*THE RECORDS*
--------------------------------

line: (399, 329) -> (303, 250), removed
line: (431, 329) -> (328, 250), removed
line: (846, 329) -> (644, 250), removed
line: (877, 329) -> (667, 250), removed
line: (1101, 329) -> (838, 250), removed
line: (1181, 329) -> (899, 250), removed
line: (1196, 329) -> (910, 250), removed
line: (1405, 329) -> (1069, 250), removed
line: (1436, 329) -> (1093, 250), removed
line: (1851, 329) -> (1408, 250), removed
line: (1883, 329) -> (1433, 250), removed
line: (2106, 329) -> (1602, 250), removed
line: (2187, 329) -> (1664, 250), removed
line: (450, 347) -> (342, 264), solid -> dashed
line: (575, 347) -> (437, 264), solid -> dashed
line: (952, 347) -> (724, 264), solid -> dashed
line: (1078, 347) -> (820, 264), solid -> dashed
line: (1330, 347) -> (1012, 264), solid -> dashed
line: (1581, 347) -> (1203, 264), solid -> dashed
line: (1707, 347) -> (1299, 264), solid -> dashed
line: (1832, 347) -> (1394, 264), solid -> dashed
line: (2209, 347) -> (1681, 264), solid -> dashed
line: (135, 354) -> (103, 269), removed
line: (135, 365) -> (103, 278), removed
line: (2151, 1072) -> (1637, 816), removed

--------------------------------

*DIRECTIVE*
Everything from the first line of the records through the line containing "line: (1883, 329) -> (1433, 250), removed" is to be set down exactly, while later lines are left out.

*SOLUTION TO THIS PROBLEM*
line: (399, 329) -> (303, 250), removed
line: (431, 329) -> (328, 250), removed
line: (846, 329) -> (644, 250), removed
line: (877, 329) -> (667, 250), removed
line: (1101, 329) -> (838, 250), removed
line: (1181, 329) -> (899, 250), removed
line: (1196, 329) -> (910, 250), removed
line: (1405, 329) -> (1069, 250), removed
line: (1436, 329) -> (1093, 250), removed
line: (1851, 329) -> (1408, 250), removed
line: (1883, 329) -> (1433, 250), removed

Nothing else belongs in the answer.